Its full line of products includes cargo liners, galleys, lavatories, ceilings, sidewalls, floor panels, PSUs, crew rests, lighting, and seats. On the structural side C&D supplies composite structures, wing-to-body fairings, external doors, composite longerons, stringers, fuselages and frames.
C&D’s composites are part of a growing trend in the marketplace for lighter weight, yet stronger materials. According to the American Composites Manufacturers Web site, metals are equally strong in all directions, but composites can be engineered and designed to be strong in a specific direction. A composite can be made to resist bending in one direction, for example. When a part is built with metal, and greater strength is needed in one direction, the material usually must be made thicker, which adds weight. Composites can be strong without being heavy and have the highest strength-to-weight ratios in structures today.
Concentrating on the structural parts of the airplane as well as integrated interior systems and components, C&D’s Advanced Composite Division (ACD), located in Marysville, Wash., builds state of the art structural composites for both commercial and military aircraft.

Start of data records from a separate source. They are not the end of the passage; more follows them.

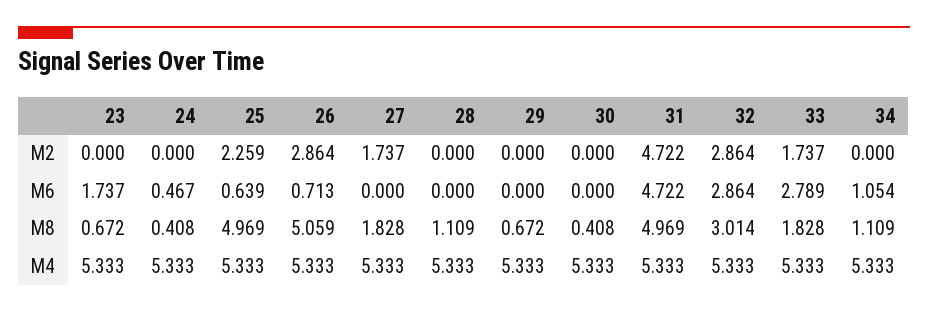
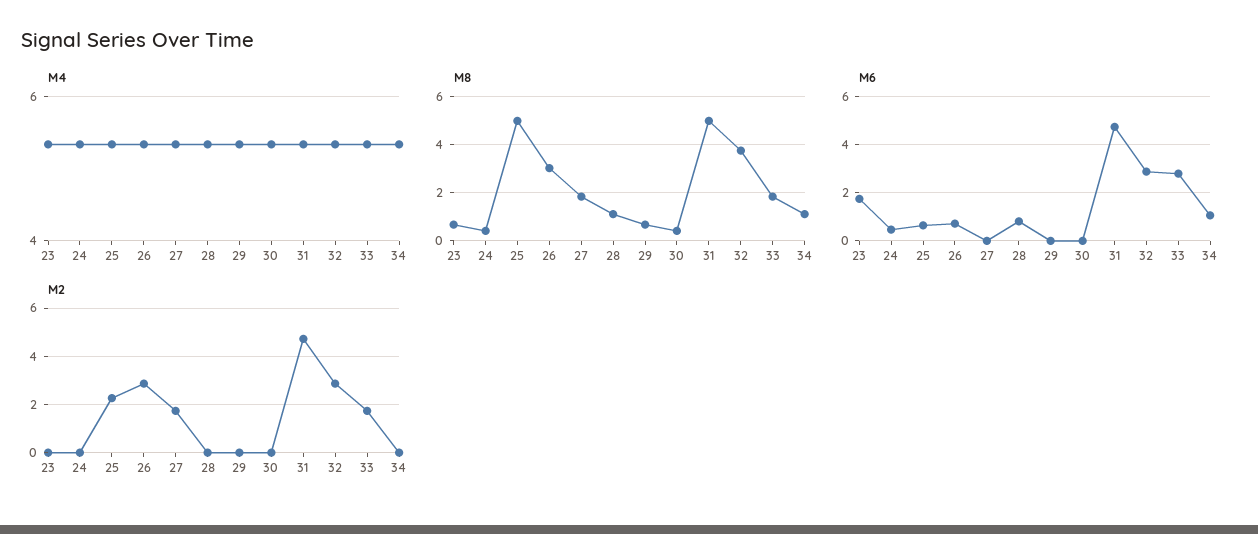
  {
    "M2": {
      "23": 0,
      "24": 0,
      "25": 2.259,
      "26": 2.864,
      "27": 1.737,
      "28": 0,
      "29": 0,
      "30": 0,
      "31": 4.722,
      "32": 2.864,
      "33": 1.737,
      "34": 0
    },
    "M6": {
      "23": 1.737,
      "24": 0.467,
      "25": 0.639,
      "26": 0.713,
      "27": 0,
-     "28": 0,
+     "28": 0.75,
      "29": 0,
      "30": 0,
      "31": 4.722,
      "32": 2.864,
      "33": 2.789,
      "34": 1.054
    },
    "M8": {
      "23": 0.672,
      "24": 0.408,
      "25": 4.969,
-     "26": 5.059,
+     "26": 3,
      "27": 1.828,
      "28": 1.109,
      "29": 0.672,
      "30": 0.408,
      "31": 4.969,
-     "32": 3.014,
+     "32": 3.75,
      "33": 1.828,
      "34": 1.109
    },
    "M4": {
      "23": 5.333,
      "24": 5.333,
      "25": 5.333,
      "26": 5.333,
      "27": 5.333,
      "28": 5.333,
      "29": 5.333,
      "30": 5.333,
      "31": 5.333,
      "32": 5.333,
      "33": 5.333,
      "34": 5.333
    }
  }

Engaging in such important aerospace projects would not be possible without a range of tools and technologies. Approximately 9,100 square feet in the company’s Advanced Composites Division comprise an environmentally controlled clean room space. Other capabilities include CNC mills and routers, nine presses, three paint booths and four Tedlar/PVF film thermal form ovens, thermoforming, machining, panel pressing, composite fabrication and lay-up, autoclave cure, finish, and final assembly. The company maintains six autoclaves with two more scheduled for installation over the next two years – the most in the Pacific Northwest. All tooling is designed and fabricated in house, with highly skilled designers and tool makers on staff.
ACD also maintains an industrial design department in its 235,000-square-foot facility capable of full scale mock-ups. Prototypes are conceived with the help of the customer and are modeled using the latest in CATIA 3-D technology, then built in a state-of-the-art shop. CATIA concepts transition easily to ACD’s engineering with the use of SmarTeam PDM. These engineering concepts are then transformed to tangible products through ACD’s in-house advanced materials labs and FAA certification facilities. Making its operation attractive to customers through its speed to market, ACD brings further value through a number of certifications that include AS9100 Revision B; NADCAP for non-destructive testing and structural composites and ISO: 9001:2000.
The company’s place in the industry is due to its capabilities and initiatives in research and development, where it is dedicated to continuously exploring new materials and composite technologies to provide low cost composite solutions to its customers. “Our R&D cell concentrates on emerging technologies and advanced materials and experiments with different materials and rapid prototyping,” says Derick Baisa, director of marketing.
ACD also continues to work with the OEMs to develop and utilize emergent technologies in the design and fabrication of fuselage and wing structures made primarily of carbon fiber reinforced plastic.
ACD’s products are in line with a perennial demand in the industry for light-weight, high-strength materials. Because of their lightweight nature, as compared to most woods and metals, composites are important for use in automobiles and aircraft, where less weight means better fuel efficiency.
And because of this, there’s no telling what historic heights the company can soar to in the future.